≪縁≫-ある日本人残留孤児の運命-(69)

第五章 中学の時、孫おじさんと唯一の弟を亡くす
「出自が道徳規準に勝る」という困惑に初めて直面する

 1954年、寧安一中がちょうど建設されました。元々あった寧安八中が、第一中学と第二中学とに分けられたのでした。第一中学は、寧安の北側の駅近くに建てられました。戦前は日本軍の兵舎であった跡地だそうです。第二中学は、元通り牡丹江河畔に面した校舎でした。

 第一中学には、高等部と中等部がありました。学校の建物は、灰色で二階建てでした。裏庭に平屋が一棟あって、学生食堂でした。私が学校に到着したその日、建物の中の廊下はコンクリートがまだ乾いておらず、入ることができませんでした。そこで、職員室のある東側の平屋で到着の手続きをだけ済ませました。

 学校の運動場はとても広いものでした。しかし、建物を建てるのに使ったレンガやそのかけらが到る所にころがっていて、地面も平らではありませんでした。私たちは学校が始まってから数日間は、授業がなく、皆で校舎の建設を手伝いました。

 私は中等部一年の第三クラスでした。クラス担任の先生は、国語を教える中年の女性教師で、劉濱先生といいました。

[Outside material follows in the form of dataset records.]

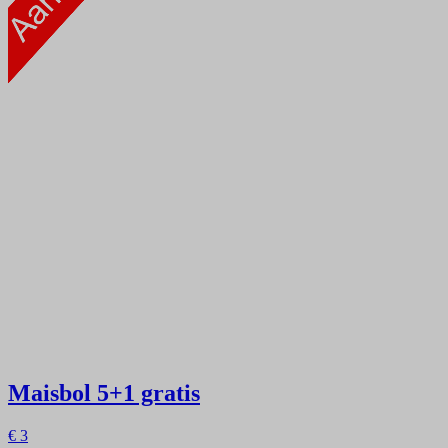
Maisbol
5+1 gratis
€
3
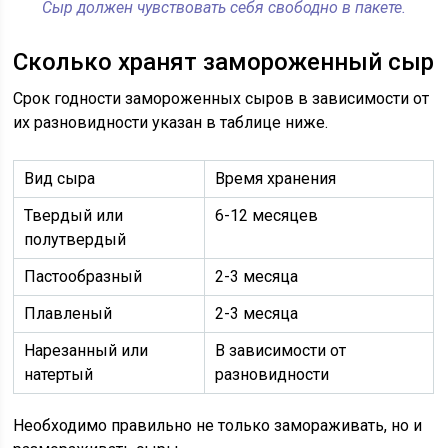
Сыр должен чувствовать себя свободно в пакете.
Сколько хранят замороженный сыр
Срок годности замороженных сыров в зависимости от
их разновидности указан в таблице ниже.
Вид сыра
Время хранения
Твердый или
6-12 месяцев
полутвердый
Пастообразный
2-3 месяца
Плавленый
2-3 месяца
Нарезанный или
В зависимости от
натертый
разновидности
Необходимо правильно не только замораживать, но и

 彼女はやせていて小柄で、そばかすだらけでしたが、色白で上品で、見たところとても溌剌としていました。劉先生の夫の孫翔先生もまた、寧安一中で高等部の歴史を教えている教師でした。孫先生は背が高くて太っており、夫婦はまったく違う体格をしていました。

 劉先生はせっかちですぐに怒りました。しかし私は、彼女が思い切りがよく、気迫に富んでおり、正しくクラス担任にぴったりだと敬服しました。

 授業が始まってからも、毎日午後に授業を二つ受けると、私たちは外へ出て校舎を整理しました。各クラスに任務が割り振られていました。運動場に散らばったレンガや石のかけらを掃除するだけでなく、地下に埋まっている昔の建物の鉄骨やコンクリートの塊なども掘り出さなければならず、任務は大変なものでした。

 それぞれのクラスの生徒はみな、ひ弱に思われたくない一心で、一生懸命に努力しました。私は小さいときから様々な肉体労働をやらされ、苦しみを嘗め尽くしていたので、汚れることや疲れることを厭わず、男子学生と同じように籠を抱えたり土を運んだりしました。反省会では毎回のように褒めてもらいました。

 学校が始まってから間もなく、学級委員を選ぶことになりました。私たちは全員、県の各地からやってきていたので、初対面で、お互いによく知りませんでした。そのため、クラス担任の先生が、受験の時の成績と小学校の先生の所見から名前を推薦し、それから皆で賛否の投票をすることになりました。

 私は試験の成績がクラスで一番よかったため、先生から推薦され、クラスのみんなも投票で賛成してくれ、学級委員に選出されました。当時、先生も同級生たちも、私が日本人の子供だということをまだ知りませんでした。

 私は学級委員に選出された後、自らに厳しく要求し、常にお手本となるように心がけ、クラスの事情に気を配りました。勉強の面でも、いっそう努力しただけでなく、勉強で苦労している同級生を熱心に助けてあげました。